■ Problem details
Can you turn every line of the data below into a JSON list of strings, with one string per line and blank lines left out?

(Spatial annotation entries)
+ + + + + + +
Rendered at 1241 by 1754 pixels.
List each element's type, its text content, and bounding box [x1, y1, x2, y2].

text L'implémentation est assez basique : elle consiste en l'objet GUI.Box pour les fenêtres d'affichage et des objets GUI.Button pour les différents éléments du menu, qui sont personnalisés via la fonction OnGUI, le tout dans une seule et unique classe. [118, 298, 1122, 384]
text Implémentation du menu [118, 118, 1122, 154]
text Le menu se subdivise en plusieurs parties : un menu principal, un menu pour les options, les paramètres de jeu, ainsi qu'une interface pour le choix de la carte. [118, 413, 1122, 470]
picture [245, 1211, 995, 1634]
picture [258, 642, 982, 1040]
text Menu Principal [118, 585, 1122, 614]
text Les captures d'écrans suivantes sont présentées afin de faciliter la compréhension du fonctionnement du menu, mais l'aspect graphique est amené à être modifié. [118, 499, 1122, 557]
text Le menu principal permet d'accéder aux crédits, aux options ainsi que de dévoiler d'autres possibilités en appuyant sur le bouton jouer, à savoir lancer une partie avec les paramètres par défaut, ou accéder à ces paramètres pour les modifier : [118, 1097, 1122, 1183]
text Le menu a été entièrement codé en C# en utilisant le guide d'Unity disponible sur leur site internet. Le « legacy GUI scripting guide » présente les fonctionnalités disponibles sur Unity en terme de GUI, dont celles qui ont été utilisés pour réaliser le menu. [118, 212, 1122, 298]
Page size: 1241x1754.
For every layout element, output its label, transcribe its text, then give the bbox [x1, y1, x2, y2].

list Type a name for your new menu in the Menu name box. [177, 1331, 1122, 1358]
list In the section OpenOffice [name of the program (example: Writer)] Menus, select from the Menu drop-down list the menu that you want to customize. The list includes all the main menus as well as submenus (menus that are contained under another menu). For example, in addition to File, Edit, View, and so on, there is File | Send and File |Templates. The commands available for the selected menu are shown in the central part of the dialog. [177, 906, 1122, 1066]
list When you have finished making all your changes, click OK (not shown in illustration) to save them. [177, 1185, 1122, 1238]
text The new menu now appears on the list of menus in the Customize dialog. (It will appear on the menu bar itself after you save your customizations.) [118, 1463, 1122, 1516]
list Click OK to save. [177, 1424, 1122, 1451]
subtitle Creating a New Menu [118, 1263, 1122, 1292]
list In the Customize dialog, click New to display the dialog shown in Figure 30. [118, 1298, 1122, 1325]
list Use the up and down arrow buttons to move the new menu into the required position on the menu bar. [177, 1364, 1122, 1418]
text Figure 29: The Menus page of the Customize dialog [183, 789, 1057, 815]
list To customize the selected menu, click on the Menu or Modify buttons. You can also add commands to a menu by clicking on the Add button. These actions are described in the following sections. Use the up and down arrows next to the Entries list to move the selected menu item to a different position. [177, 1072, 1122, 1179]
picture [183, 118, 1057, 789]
+ + + + + + +
■ Solution below
[
  "Rendered at 1241 by 1754 pixels.",
  "List each element's type, its text content, and bounding box [x1, y1, x2, y2].",
  "text L'implémentation est assez basique : elle consiste en l'objet GUI.Box pour les fenêtres d'affichage et des objets GUI.Button pour les différents éléments du menu, qui sont personnalisés via la fonction OnGUI, le tout dans une seule et unique classe. [118, 298, 1122, 384]",
  "text Implémentation du menu [118, 118, 1122, 154]",
  "text Le menu se subdivise en plusieurs parties : un menu principal, un menu pour les options, les paramètres de jeu, ainsi qu'une interface pour le choix de la carte. [118, 413, 1122, 470]",
  "picture [245, 1211, 995, 1634]",
  "picture [258, 642, 982, 1040]",
  "text Menu Principal [118, 585, 1122, 614]",
  "text Les captures d'écrans suivantes sont présentées afin de faciliter la compréhension du fonctionnement du menu, mais l'aspect graphique est amené à être modifié. [118, 499, 1122, 557]",
  "text Le menu principal permet d'accéder aux crédits, aux options ainsi que de dévoiler d'autres possibilités en appuyant sur le bouton jouer, à savoir lancer une partie avec les paramètres par défaut, ou accéder à ces paramètres pour les modifier : [118, 1097, 1122, 1183]",
  "text Le menu a été entièrement codé en C# en utilisant le guide d'Unity disponible sur leur site internet. Le « legacy GUI scripting guide » présente les fonctionnalités disponibles sur Unity en terme de GUI, dont celles qui ont été utilisés pour réaliser le menu. [118, 212, 1122, 298]",
  "Page size: 1241x1754.",
  "For every layout element, output its label, transcribe its text, then give the bbox [x1, y1, x2, y2].",
  "list Type a name for your new menu in the Menu name box. [177, 1331, 1122, 1358]",
  "list In the section OpenOffice [name of the program (example: Writer)] Menus, select from the Menu drop-down list the menu that you want to customize. The list includes all the main menus as well as submenus (menus that are contained under another menu). For example, in addition to File, Edit, View, and so on, there is File | Send and File |Templates. The commands available for the selected menu are shown in the central part of the dialog. [177, 906, 1122, 1066]",
  "list When you have finished making all your changes, click OK (not shown in illustration) to save them. [177, 1185, 1122, 1238]",
  "text The new menu now appears on the list of menus in the Customize dialog. (It will appear on the menu bar itself after you save your customizations.) [118, 1463, 1122, 1516]",
  "list Click OK to save. [177, 1424, 1122, 1451]",
  "subtitle Creating a New Menu [118, 1263, 1122, 1292]",
  "list In the Customize dialog, click New to display the dialog shown in Figure 30. [118, 1298, 1122, 1325]",
  "list Use the up and down arrow buttons to move the new menu into the required position on the menu bar. [177, 1364, 1122, 1418]",
  "text Figure 29: The Menus page of the Customize dialog [183, 789, 1057, 815]",
  "list To customize the selected menu, click on the Menu or Modify buttons. You can also add commands to a menu by clicking on the Add button. These actions are described in the following sections. Use the up and down arrows next to the Entries list to move the selected menu item to a different position. [177, 1072, 1122, 1179]",
  "picture [183, 118, 1057, 789]"
]